Watching natural history programmes 'boosts mood and well-being'
Watching nature programmes and animal documentaries can reduce our stress levels and make us happier, new research shows.
Even watching small clips of shows such as Planet Earth II boosts emotions of awe, contentedness, joy and amusement and reduces anxiety, fear and tiredness, the BBC Earth study found.
Creators behind The Happiness Project now plan to use the findings to produce more content bringing viewers closer to the natural world and their own well-being.
BBC Worldwide's realhappinessproject.com website, launched on Wednesday, will include interactive elements such as a "happybot" which creates a personalised montage of natural history clips to suit each user.
Executive producer Mike Gunton said: "What excites me about this study is seeing how Planet Earth II connects with people on a deep emotional level - as a film-maker that is very rewarding.
"We're always striving to bring our audiences closer to nature and it's thrilling to see how this can generate such positive emotions and have a powerful impact on our viewer's mood and well-being.
"I hope that in sparking an appreciation of the natural world, Planet Earth II will also encourage people to love and protect the natural world."
Findings from the research,in collaboration with University of California, Berkeley, come weeks after Planet Earth II broke viewing figure records with its release in the US.

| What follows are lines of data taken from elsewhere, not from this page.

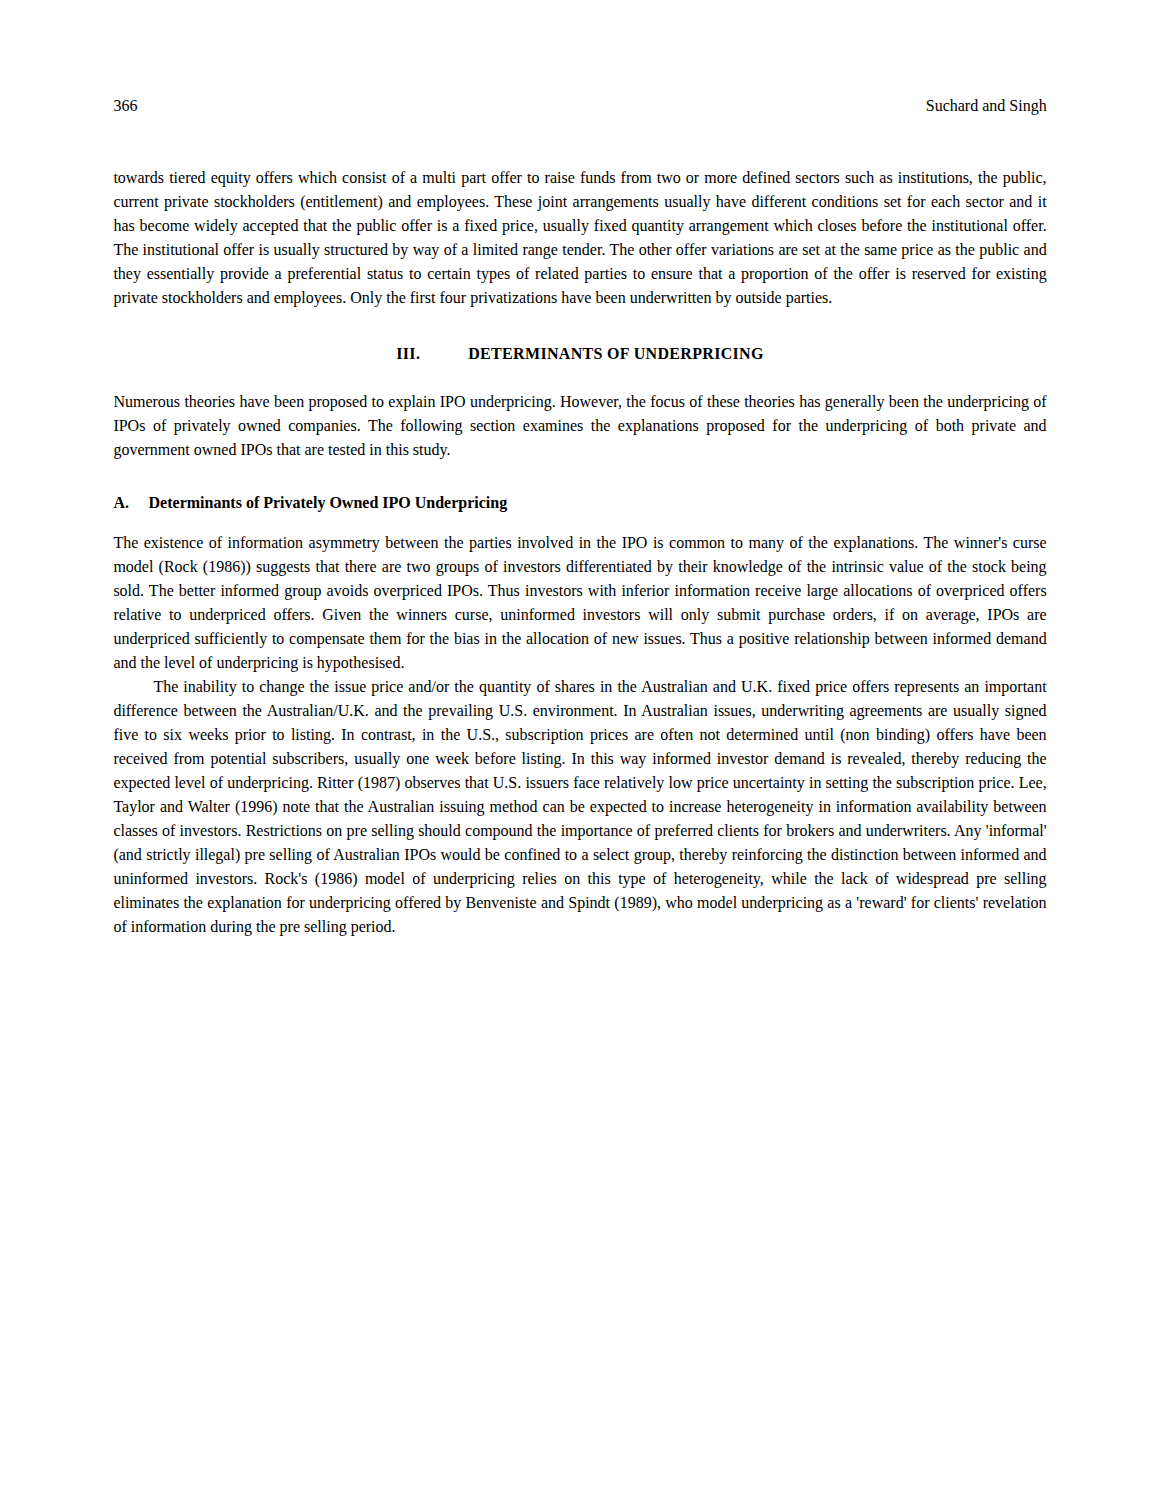366
Suchard and Singh
towards tiered equity offers which consist of a multi part offer to raise funds from two or more defined sectors such as institutions, the public, current private stockholders (entitlement) and employees. These joint arrangements usually have different conditions set for each sector and it has become widely accepted that the public offer is a fixed price, usually fixed quantity arrangement which closes before the institutional offer. The institutional offer is usually structured by way of a limited range tender. The other offer variations are set at the same price as the public and they essentially provide a preferential status to certain types of related parties to ensure that a proportion of the offer is reserved for existing private stockholders and employees. Only the first four privatizations have been underwritten by outside parties.
III. DETERMINANTS OF UNDERPRICING
Numerous theories have been proposed to explain IPO underpricing. However, the focus of these theories has generally been the underpricing of IPOs of privately owned companies. The following section examines the explanations proposed for the underpricing of both private and government owned IPOs that are tested in this study.
A. Determinants of Privately Owned IPO Underpricing
The existence of information asymmetry between the parties involved in the IPO is common to many of the explanations. The winner's curse model (Rock (1986)) suggests that there are two groups of investors differentiated by their knowledge of the intrinsic value of the stock being sold. The better informed group avoids overpriced IPOs. Thus investors with inferior information receive large allocations of overpriced offers relative to underpriced offers. Given the winners curse, uninformed investors will only submit purchase orders, if on average, IPOs are underpriced sufficiently to compensate them for the bias in the allocation of new issues. Thus a positive relationship between informed demand and the level of underpricing is hypothesised.
The inability to change the issue price and/or the quantity of shares in the Australian and U.K. fixed price offers represents an important difference between the Australian/U.K. and the prevailing U.S. environment. In Australian issues, underwriting agreements are usually signed five to six weeks prior to listing. In contrast, in the U.S., subscription prices are often not determined until (non binding) offers have been received from potential subscribers, usually one week before listing. In this way informed investor demand is revealed, thereby reducing the expected level of underpricing. Ritter (1987) observes that U.S. issuers face relatively low price uncertainty in setting the subscription price. Lee, Taylor and Walter (1996) note that the Australian issuing method can be expected to increase heterogeneity in information availability between classes of investors. Restrictions on pre selling should compound the importance of preferred clients for brokers and underwriters. Any 'informal' (and strictly illegal) pre selling of Australian IPOs would be confined to a select group, thereby reinforcing the distinction between informed and uninformed investors. Rock's (1986) model of underpricing relies on this type of heterogeneity, while the lack of widespread pre selling eliminates the explanation for underpricing offered by Benveniste and Spindt (1989), who model underpricing as a 'reward' for clients' revelation of information during the pre selling period.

A decade after its first series, the acclaimed follow-up's stunning cinematography made it one of the most-watched television programmes of 2016 and, according to the BBC, the most successful nature documentary for 15 years.

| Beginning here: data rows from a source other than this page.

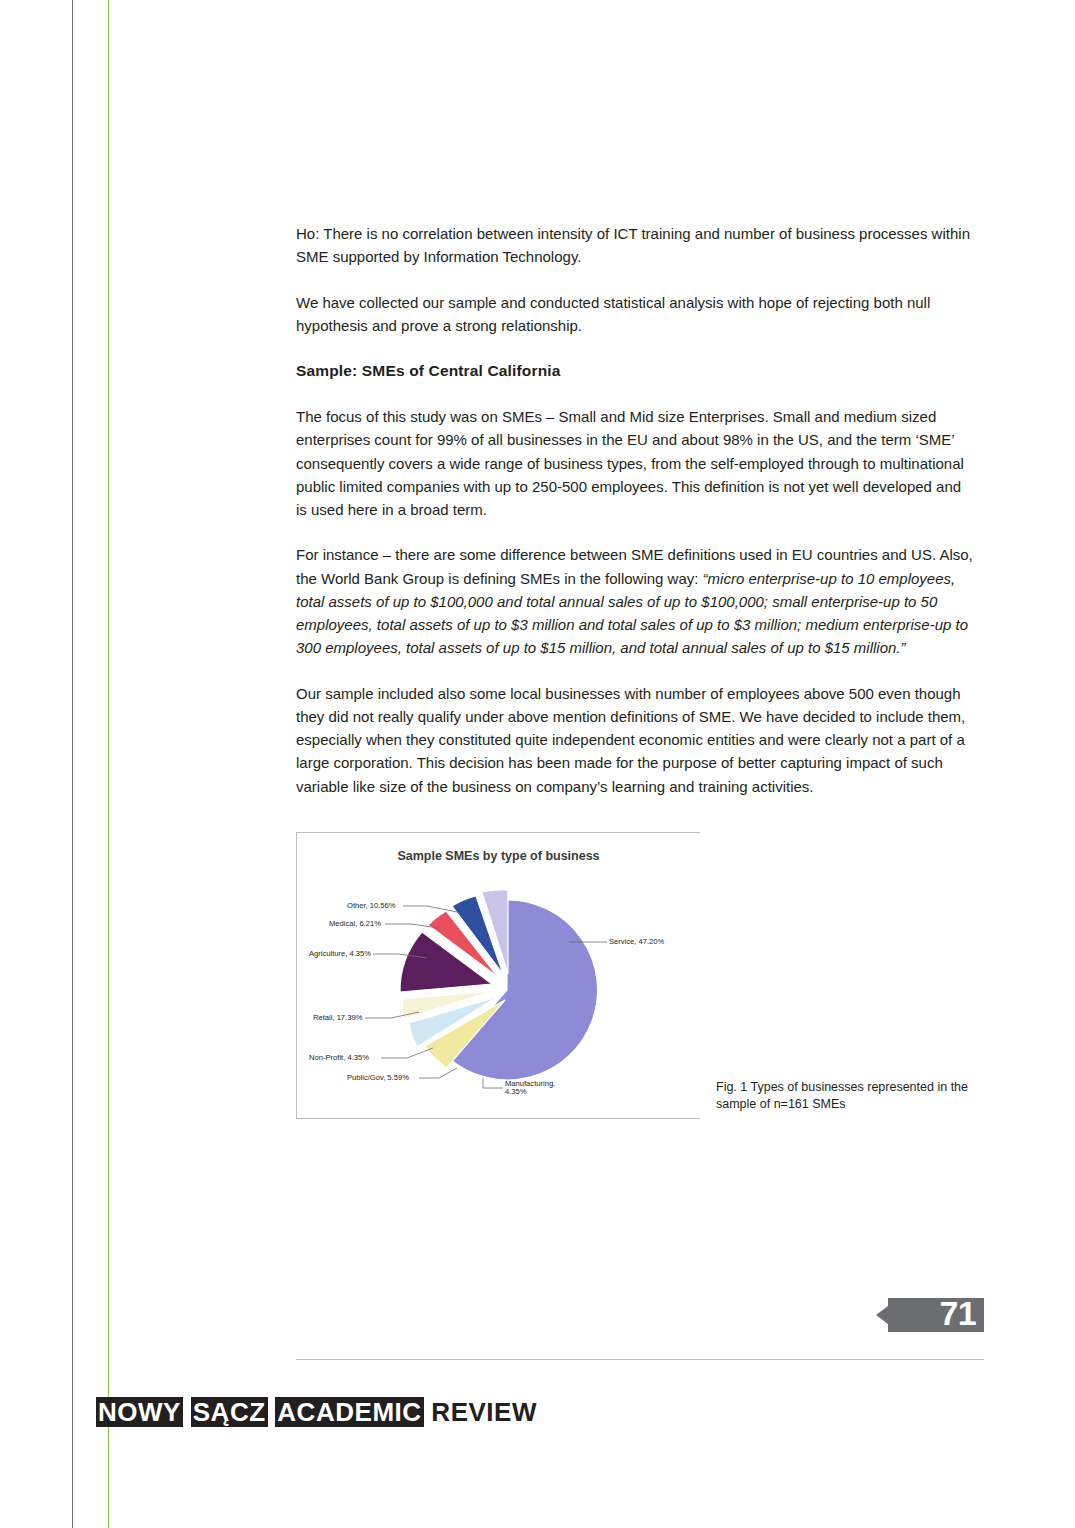Ho: There is no correlation between intensity of ICT training and number of business processes within SME supported by Information Technology.
We have collected our sample and conducted statistical analysis with hope of rejecting both null hypothesis and prove a strong relationship.
Sample: SMEs of Central California
The focus of this study was on SMEs – Small and Mid size Enterprises. Small and medium sized enterprises count for 99% of all businesses in the EU and about 98% in the US, and the term ‘SME’ consequently covers a wide range of business types, from the self-employed through to multinational public limited companies with up to 250-500 employees. This definition is not yet well developed and is used here in a broad term.
For instance – there are some difference between SME definitions used in EU countries and US. Also, the World Bank Group is defining SMEs in the following way: “micro enterprise-up to 10 employees, total assets of up to $100,000 and total annual sales of up to $100,000; small enterprise-up to 50 employees, total assets of up to $3 million and total sales of up to $3 million; medium enterprise-up to 300 employees, total assets of up to $15 million, and total annual sales of up to $15 million.”
Our sample included also some local businesses with number of employees above 500 even though they did not really qualify under above mention definitions of SME. We have decided to include them, especially when they constituted quite independent economic entities and were clearly not a part of a large corporation. This decision has been made for the purpose of better capturing impact of such variable like size of the business on company’s learning and training activities.
Sample SMEs by type of business
Service, 47.20% Other, 10.56% Medical, 6.21% Agriculture, 4.35% Retail, 17.39% Non-Profit, 4.35% Public/Gov, 5.59% Manufacturing, 4.35%
Fig. 1 Types of businesses represented in the sample of n=161 SMEs
71
NOWY SĄCZ ACADEMIC REVIEW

During the study, 7,500 global participants were asked to fill in surveys about their mood before watching clips of Planet Earth II, dramas and news stories, and their reactions were monitored with facial mapping technology and psychometric tests.
Results showed that women experienced more dramatic emotional changes than men when watching the nature show clips, while people aged between 16 and 24 showed the biggest reduction in feelings of nervousness, overburden and fatigue.
Reviewing 150 further studies as part of the project, Berkeley's Professor Dacher Keltner found that our connection to nature enhanced our attention, cognitive performance and sense of calm, made us more social and effective team-workers and could even improve our physical health.
He said: "The shifts in emotion as a result of watching this powerful natural history series are significant as we know that wonder and contentment are the foundations of human happiness.
"If people experience feelings of awe, they are more likely to display empathetic and charitable behaviours and have been shown to be better able to handle stress."